Stem cell transplants from a matched donor in childhood are successful in some cases, but patients face risks, including graft-versus-host disease and serious side effects from immune-suppression drugs.
Parents Nichelle Obar, 40, and Chris Constantino, 37, did not learn until the pregnancy that they are thalassemia carriers. Their first child, who is now 3, is healthy.
They came to UCSF after an ultrasound performed at a medical center near their hometown detected Elianna had an enlarged heart, the result of the body’s response to severe anemia and lack of oxygen — and the hallmark of the most dangerous form of alpha thalassemia.
Obar was 21 weeks pregnant, but her fetus was deteriorating.
Almost immediately, doctors gave Elianna a transfusion, which improved her health.
Then bone marrow was collected from her mother. These bone marrow cells were processed and hematopoietic cells — immature stem cells that can evolve into all types of blood cells — were isolated from the mix.
They were injected through Obar’s abdomen into the umbilical vein of Elianna, where they started circulating through the bloodstream, maturing into healthy blood cells.
The infant was born at 37 weeks’ gestation, weighing just under 5 pounds. She has been discharged from the hospital and has returned with her family to their home in Hawaii.

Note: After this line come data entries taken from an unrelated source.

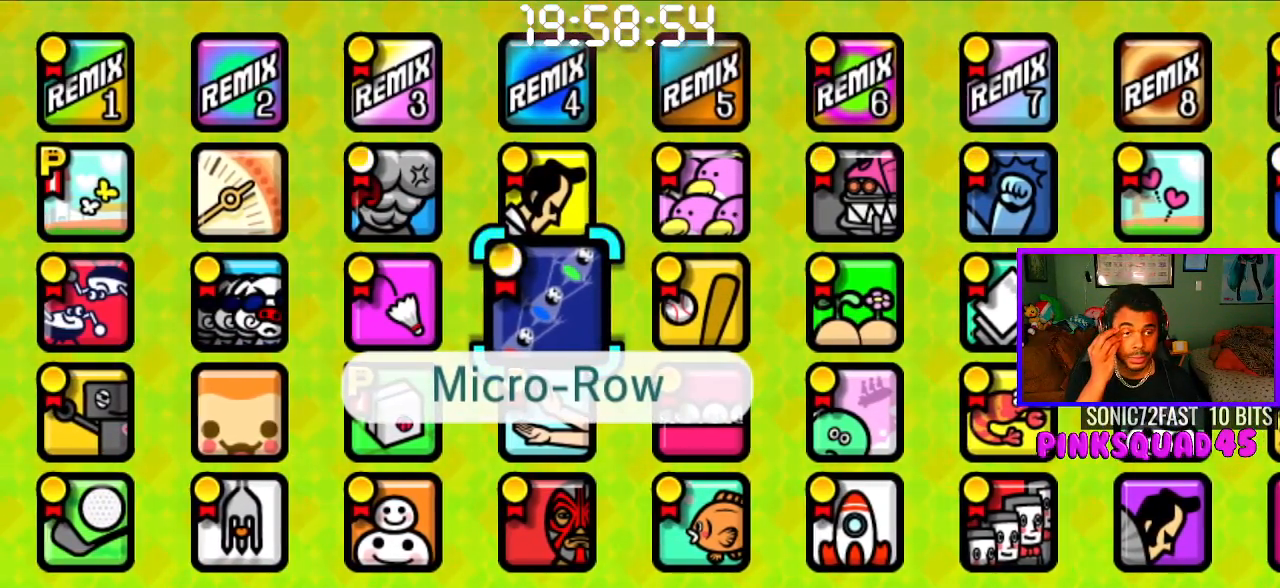
{"buttons": [], "left_stick": "center", "right_stick": "center", "events": [[283, "DPAD_LEFT", "down"], [400, "DPAD_LEFT", "up"]]}
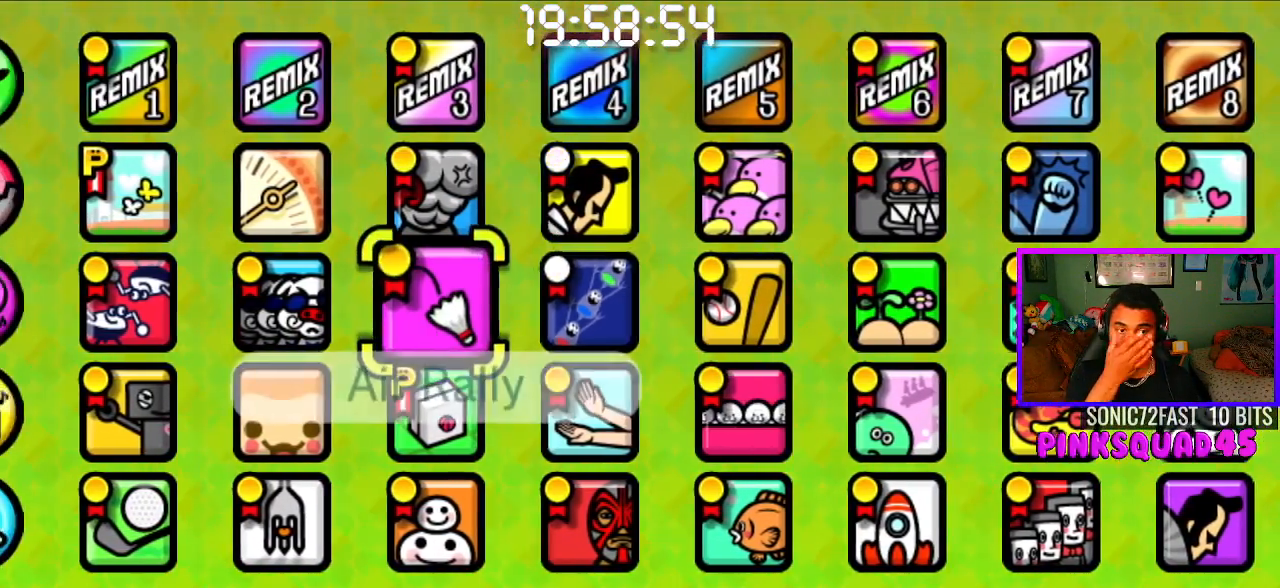
{"buttons": [], "left_stick": "center", "right_stick": "center", "events": []}
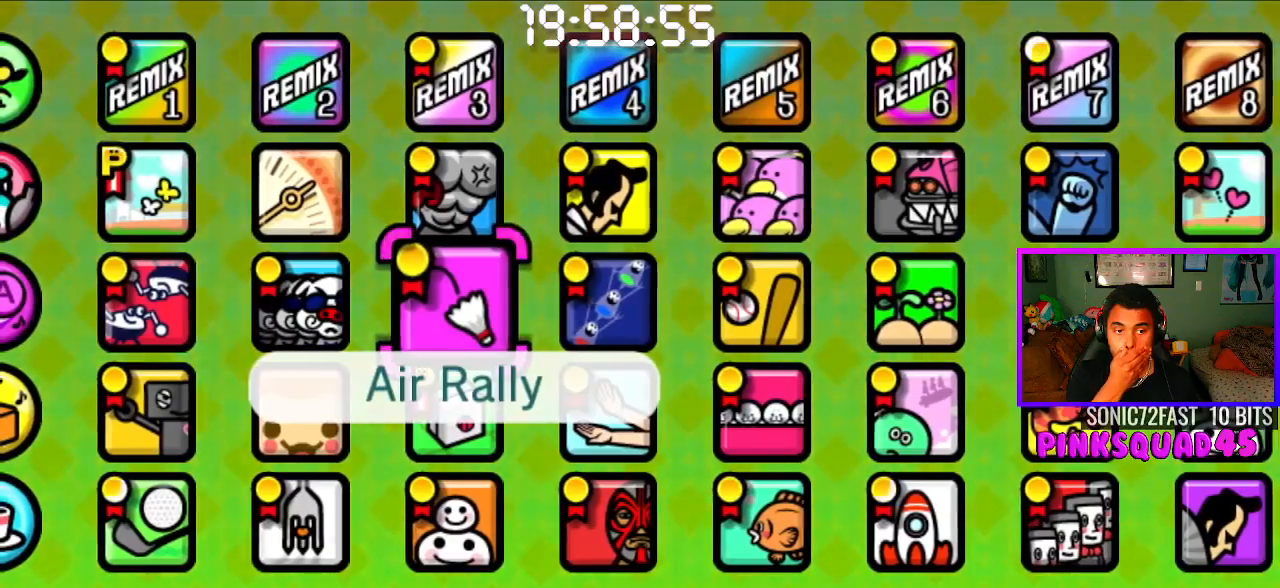
{"buttons": [], "left_stick": "center", "right_stick": "center", "events": [[300, "DPAD_DOWN", "down"], [433, "DPAD_DOWN", "up"]]}
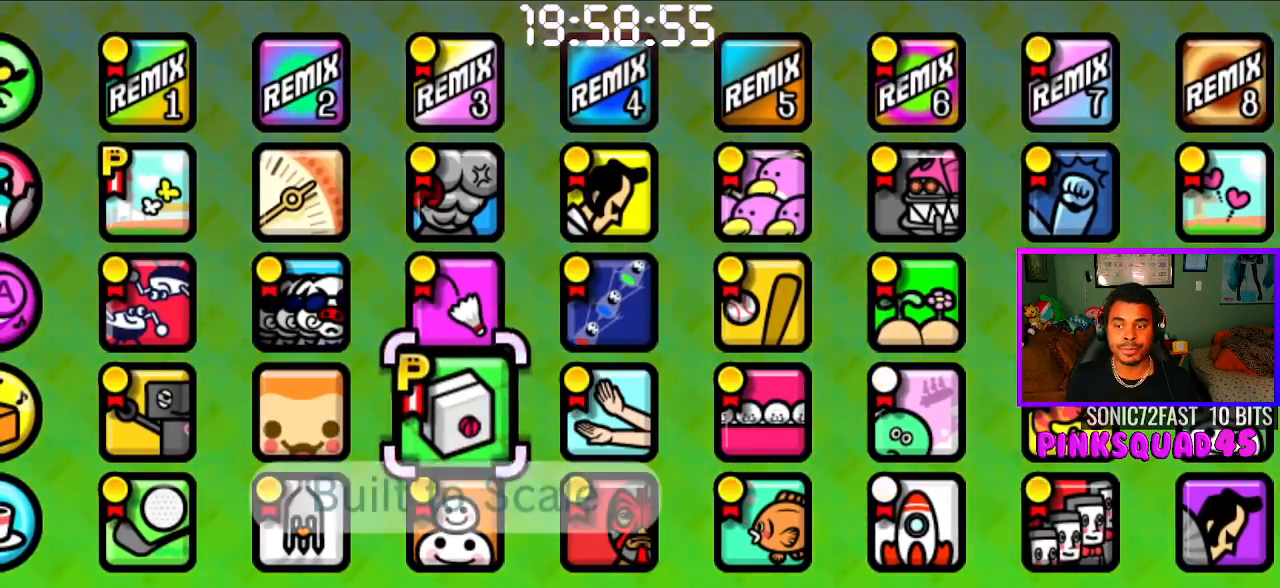
{"buttons": ["DPAD_LEFT"], "left_stick": "center", "right_stick": "center", "events": [[383, "DPAD_LEFT", "down"]]}
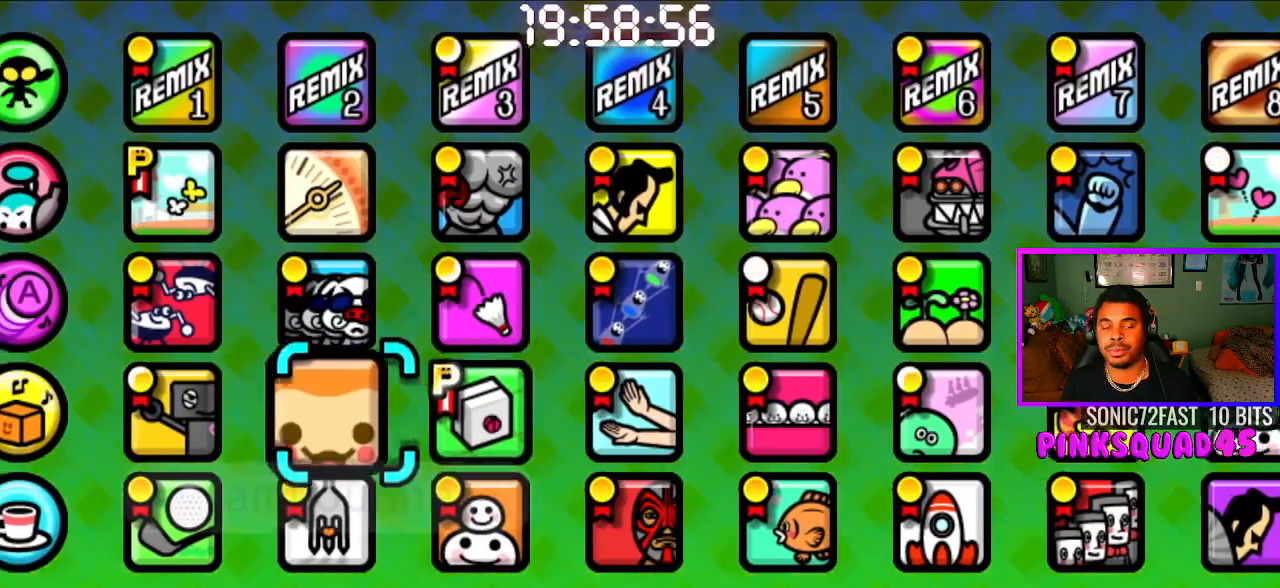
{"buttons": ["DPAD_RIGHT"], "left_stick": "center", "right_stick": "center", "events": [[50, "DPAD_LEFT", "up"], [433, "DPAD_RIGHT", "down"]]}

“It is too early to say how effective the stem cell transplantation will be, but we are encouraged by how well she and her mother have tolerated the treatment,” MacKenzie said.
The procedure is part of a clinical study at UCSF Benioff Children’s Hospitals in San Francisco and Oakland. The two hospitals are enrolling 10 pregnant women in the first phase of a clinical trial to treat fetuses with this inherited disorder.
The trial, the first of its kind in the world, was funded by a $12.1 million grant from the California Institute for Regenerative Medicine.